Together they enjoyed Einar’s honey mustard basted roast, carrying it inside to eat when finished, as the light had by then faded entirely and the night begun growing quite cold, and Liz found herself quite delighted with Einar’s attempt at making the mustard. All it needed was a bit of vinegar, and they’d have a sauce that could be used throughout the winter to spice up the meat of whatever wild game they happened to be eating at the moment. Vinegar--another project to work on, and we ought to be able to do it for sure, but not until we get a couple of these caches set out. That’s got to be first priority. Time to start packing this first one I think, seeing how much we can fit.
|
|
AlaskaSue
Member
One of the Frozen Chosen
Posts: 64
|
Post by AlaskaSue on Oct 3, 2011 18:29:24 GMT -6
I'm with Liz!
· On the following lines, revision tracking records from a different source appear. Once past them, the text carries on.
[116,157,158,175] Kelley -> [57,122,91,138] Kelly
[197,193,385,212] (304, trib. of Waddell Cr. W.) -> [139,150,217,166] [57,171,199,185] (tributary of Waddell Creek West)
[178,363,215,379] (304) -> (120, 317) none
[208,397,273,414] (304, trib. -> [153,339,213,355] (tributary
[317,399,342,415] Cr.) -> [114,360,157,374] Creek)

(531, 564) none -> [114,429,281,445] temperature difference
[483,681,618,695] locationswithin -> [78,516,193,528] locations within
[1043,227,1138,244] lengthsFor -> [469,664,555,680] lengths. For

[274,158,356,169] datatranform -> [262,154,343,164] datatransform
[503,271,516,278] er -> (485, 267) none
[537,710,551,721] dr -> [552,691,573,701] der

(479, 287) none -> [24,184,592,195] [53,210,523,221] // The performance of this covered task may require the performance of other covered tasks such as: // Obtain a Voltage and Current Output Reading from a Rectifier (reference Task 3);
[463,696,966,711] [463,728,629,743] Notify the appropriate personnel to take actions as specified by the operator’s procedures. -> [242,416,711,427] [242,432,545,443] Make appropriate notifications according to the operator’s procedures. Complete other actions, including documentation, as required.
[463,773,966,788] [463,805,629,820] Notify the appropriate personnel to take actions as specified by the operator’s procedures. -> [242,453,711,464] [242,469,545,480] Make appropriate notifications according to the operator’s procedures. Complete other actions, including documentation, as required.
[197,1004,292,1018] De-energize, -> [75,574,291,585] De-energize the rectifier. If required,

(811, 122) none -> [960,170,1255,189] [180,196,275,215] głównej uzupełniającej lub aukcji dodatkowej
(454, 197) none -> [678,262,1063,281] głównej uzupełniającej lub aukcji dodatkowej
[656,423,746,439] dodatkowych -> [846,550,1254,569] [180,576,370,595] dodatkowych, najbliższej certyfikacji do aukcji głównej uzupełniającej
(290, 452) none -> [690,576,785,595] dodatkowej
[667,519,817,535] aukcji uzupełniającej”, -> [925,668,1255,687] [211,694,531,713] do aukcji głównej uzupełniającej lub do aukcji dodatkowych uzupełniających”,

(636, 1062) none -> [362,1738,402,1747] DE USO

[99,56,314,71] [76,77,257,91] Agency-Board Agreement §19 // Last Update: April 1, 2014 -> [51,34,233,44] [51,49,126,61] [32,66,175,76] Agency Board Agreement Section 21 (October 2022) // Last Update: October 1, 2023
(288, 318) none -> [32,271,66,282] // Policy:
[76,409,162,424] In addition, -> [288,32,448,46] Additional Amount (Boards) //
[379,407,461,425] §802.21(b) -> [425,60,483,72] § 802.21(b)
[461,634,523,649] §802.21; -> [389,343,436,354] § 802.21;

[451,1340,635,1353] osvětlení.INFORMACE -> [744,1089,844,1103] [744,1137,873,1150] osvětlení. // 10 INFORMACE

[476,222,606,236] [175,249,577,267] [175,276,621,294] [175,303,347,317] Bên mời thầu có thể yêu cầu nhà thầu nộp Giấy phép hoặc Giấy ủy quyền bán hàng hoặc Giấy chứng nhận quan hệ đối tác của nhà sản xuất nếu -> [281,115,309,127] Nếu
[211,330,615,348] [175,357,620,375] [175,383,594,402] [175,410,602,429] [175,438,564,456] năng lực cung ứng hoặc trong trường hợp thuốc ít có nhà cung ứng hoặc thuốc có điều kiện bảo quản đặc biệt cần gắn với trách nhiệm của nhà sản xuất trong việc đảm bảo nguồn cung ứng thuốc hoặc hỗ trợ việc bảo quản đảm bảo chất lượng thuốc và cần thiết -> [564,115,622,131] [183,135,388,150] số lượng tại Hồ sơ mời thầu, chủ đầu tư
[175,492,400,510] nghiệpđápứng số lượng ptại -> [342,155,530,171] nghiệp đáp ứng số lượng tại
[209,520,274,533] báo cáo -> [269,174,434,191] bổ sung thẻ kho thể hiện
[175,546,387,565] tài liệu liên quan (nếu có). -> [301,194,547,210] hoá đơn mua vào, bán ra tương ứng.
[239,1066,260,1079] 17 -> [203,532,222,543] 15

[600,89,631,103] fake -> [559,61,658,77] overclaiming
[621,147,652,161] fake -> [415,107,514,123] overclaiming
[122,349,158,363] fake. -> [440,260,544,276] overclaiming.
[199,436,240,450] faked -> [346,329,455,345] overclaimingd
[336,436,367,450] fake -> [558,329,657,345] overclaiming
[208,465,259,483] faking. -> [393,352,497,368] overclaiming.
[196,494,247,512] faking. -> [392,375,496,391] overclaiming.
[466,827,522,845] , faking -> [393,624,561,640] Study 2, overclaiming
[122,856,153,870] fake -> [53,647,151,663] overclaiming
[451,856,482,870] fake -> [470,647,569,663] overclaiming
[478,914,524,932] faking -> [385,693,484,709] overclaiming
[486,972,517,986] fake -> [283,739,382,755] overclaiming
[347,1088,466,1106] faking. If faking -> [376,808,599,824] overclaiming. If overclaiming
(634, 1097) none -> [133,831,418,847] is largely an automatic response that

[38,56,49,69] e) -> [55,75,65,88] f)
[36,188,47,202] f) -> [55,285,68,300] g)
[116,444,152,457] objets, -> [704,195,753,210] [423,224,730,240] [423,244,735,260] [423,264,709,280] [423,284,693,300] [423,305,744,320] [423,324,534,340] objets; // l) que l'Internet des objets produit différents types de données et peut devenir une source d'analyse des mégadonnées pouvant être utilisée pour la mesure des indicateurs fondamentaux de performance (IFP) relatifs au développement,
Great to see Einar being his old resourceful, creative, inventive self. A lot of what he knows from experience and privation is really good to keep in mind for survival situations. Like his pitch bandaids - how cool is that! And his mustard 'gas' from the other chapter -- I've read of mustard plasters for pneumonia; the method he stumbled on sounds effective, and I hope he won't damage his healing ribs if he tries it on purpose! Meanwhile, sounds like they are in for a treat for their supper! Necessity being the mother of invention, they are sure in a place where they really do find some creative solutions don't they! Thanks for sharing their tale!
|
|
|
Post by FOTH on Oct 4, 2011 15:27:24 GMT -6
I'm with Liz! Great to see Einar being his old resourceful, creative, inventive self. A lot of what he knows from experience and privation is really good to keep in mind for survival situations. Like his pitch bandaids - how cool is that! And his mustard 'gas' from the other chapter -- I've read of mustard plasters for pneumonia; the method he stumbled on sounds effective, and I hope he won't damage his healing ribs if he tries it on purpose! Yep, the results of those lessons are what have kept him going a lot of times. As for the improvised "mustard gas" plasters...hopefully he won't have to try that until after the ribs are healed, if at all! Thanks again for your comments, they are always appreciated.